The heart of the first story is the black orchid of the title—someone has bred a perfectly black orchid and Nero Wolfe wants it. He is so obsessed that he actually leaves his home to go to the flower show and try to wrangle the flower from the owner. So Wolfe is on the scene when the murder happens and he is finally motivated to solve the crime when he figures out that his payment can be the orchids he so desires.

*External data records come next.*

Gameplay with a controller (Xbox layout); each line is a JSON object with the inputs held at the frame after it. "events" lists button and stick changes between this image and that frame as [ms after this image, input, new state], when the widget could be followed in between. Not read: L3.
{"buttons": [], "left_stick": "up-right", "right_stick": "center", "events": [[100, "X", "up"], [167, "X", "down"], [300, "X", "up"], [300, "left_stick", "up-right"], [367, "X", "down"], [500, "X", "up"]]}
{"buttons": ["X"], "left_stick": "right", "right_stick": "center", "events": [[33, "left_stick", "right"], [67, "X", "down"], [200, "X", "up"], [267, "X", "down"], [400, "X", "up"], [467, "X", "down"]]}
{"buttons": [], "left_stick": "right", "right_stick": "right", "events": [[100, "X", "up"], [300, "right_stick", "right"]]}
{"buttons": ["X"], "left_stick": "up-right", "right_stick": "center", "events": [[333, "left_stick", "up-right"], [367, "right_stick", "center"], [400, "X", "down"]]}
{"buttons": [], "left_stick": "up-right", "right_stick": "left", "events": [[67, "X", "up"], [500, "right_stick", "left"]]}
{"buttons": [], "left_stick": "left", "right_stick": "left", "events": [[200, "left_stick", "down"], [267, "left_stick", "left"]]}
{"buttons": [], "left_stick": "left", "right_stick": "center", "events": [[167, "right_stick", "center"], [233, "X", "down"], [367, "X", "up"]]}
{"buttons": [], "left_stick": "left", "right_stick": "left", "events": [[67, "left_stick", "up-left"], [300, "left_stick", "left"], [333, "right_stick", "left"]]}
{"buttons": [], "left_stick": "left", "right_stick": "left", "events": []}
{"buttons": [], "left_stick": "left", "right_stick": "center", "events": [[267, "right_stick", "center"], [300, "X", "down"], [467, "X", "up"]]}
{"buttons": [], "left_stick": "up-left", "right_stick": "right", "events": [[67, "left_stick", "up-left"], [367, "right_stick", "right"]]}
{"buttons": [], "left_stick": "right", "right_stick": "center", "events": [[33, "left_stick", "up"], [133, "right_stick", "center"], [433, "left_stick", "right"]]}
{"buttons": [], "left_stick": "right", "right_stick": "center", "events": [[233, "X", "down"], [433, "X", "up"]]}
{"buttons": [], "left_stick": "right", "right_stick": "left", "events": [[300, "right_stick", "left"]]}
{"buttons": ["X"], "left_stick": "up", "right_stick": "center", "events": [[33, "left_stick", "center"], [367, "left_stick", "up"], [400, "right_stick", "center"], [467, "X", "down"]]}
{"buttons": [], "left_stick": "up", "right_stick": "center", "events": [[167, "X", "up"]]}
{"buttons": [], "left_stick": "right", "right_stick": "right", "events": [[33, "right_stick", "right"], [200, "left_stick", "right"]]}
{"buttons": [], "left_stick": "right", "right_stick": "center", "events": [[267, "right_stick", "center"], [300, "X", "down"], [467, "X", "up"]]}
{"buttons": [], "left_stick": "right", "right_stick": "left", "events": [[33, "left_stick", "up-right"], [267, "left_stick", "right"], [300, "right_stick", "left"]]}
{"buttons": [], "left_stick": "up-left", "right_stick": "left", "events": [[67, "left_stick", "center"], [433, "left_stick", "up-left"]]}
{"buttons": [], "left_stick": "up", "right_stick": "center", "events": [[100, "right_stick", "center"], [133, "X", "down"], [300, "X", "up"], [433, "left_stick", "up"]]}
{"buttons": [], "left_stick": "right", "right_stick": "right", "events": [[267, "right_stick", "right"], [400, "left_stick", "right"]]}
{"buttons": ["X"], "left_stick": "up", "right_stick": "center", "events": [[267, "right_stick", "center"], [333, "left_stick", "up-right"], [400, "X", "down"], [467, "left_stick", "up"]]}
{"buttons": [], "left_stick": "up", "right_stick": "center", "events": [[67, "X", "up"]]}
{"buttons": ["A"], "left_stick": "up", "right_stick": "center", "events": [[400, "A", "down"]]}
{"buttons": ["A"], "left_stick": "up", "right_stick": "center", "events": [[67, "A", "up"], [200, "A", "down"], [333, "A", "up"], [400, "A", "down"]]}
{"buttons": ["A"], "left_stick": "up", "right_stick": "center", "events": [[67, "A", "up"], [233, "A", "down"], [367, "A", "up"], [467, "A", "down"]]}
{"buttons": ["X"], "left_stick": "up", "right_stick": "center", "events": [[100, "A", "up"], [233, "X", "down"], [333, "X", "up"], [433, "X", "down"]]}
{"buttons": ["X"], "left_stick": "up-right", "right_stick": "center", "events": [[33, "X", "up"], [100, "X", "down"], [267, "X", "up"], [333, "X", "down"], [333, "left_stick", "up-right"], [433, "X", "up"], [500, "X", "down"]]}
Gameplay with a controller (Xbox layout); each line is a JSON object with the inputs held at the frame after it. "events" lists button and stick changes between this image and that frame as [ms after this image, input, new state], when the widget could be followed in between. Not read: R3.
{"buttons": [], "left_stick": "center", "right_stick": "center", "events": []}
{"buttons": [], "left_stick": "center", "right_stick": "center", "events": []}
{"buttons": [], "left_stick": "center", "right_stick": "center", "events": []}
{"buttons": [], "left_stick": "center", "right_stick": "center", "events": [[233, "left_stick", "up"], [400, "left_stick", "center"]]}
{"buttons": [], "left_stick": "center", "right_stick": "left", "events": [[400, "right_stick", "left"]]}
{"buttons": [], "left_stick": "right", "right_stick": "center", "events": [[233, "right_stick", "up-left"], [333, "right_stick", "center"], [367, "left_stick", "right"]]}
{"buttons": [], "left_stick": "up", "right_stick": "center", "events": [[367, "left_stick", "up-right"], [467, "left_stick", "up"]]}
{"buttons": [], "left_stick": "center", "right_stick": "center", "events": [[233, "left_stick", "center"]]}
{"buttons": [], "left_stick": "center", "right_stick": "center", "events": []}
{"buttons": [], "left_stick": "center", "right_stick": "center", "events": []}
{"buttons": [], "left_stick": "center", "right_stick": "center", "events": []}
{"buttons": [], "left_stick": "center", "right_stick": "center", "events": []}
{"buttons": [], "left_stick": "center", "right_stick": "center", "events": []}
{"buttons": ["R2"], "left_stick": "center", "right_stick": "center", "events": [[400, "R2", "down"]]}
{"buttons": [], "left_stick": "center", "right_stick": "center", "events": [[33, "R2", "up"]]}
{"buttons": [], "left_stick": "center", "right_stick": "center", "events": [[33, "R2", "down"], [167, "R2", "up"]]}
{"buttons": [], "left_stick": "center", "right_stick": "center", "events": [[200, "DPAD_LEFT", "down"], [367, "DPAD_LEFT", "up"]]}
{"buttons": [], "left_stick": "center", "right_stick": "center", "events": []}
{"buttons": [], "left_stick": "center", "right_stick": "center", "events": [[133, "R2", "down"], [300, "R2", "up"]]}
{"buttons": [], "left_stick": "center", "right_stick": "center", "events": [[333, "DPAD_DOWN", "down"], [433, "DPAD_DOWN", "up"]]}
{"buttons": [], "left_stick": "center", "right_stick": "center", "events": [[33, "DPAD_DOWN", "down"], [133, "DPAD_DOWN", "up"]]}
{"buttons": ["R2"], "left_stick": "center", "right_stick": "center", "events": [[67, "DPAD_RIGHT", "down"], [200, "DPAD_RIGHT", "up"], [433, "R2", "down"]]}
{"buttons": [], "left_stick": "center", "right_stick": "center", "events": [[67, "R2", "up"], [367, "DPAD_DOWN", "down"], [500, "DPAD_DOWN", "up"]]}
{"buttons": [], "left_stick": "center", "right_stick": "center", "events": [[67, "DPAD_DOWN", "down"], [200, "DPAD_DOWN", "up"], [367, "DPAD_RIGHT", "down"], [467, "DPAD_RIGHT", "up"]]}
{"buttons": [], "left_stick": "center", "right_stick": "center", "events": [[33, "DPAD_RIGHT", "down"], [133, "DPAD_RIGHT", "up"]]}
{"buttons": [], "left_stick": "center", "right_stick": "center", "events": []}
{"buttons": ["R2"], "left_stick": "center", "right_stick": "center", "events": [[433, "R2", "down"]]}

In the second, a woman is being libeled to the harm of her business and she wants Wolfe to put an end to it. Once again, Stout comes up with a great plot that would have been interesting even without the murder that always occurs somewhere in a Wolfe case. The clues were all there, but I didn’t come anywhere close to solving this one either—not that that dampened my enjoyment. It’s watching Wolfe work that makes this series so special.
May 24, 2022
The Odyssey of Homer by Elizabeth Vandiver
The Odyssey of Homer by Elizabeth Vandiver
I’ve read The Odyssey more frequently than I have The Iliad. It’s always been primarily an adventure story for me and in addition to the text, I’ve enjoyed reading about the places that might have inspired the fabulous lands discovered in this poem. What Vandiver does in this Great Courses book is give you the substance behind the epic that makes it clear why this book has resonated with audiences for millennia and why the ancient Greeks turned to it again and again as a guide to proper behavior. For this is a book that explores in remarkable depth the meaning of what modern audiences would call proper hospitality. It also, and I’m shocked I never picked up on this on my own, depicts what happens to a land when all the fathers go away to war and never come back again. This is a wonderful exploration of one of the all-time great works of literature and is worth listening to again and again.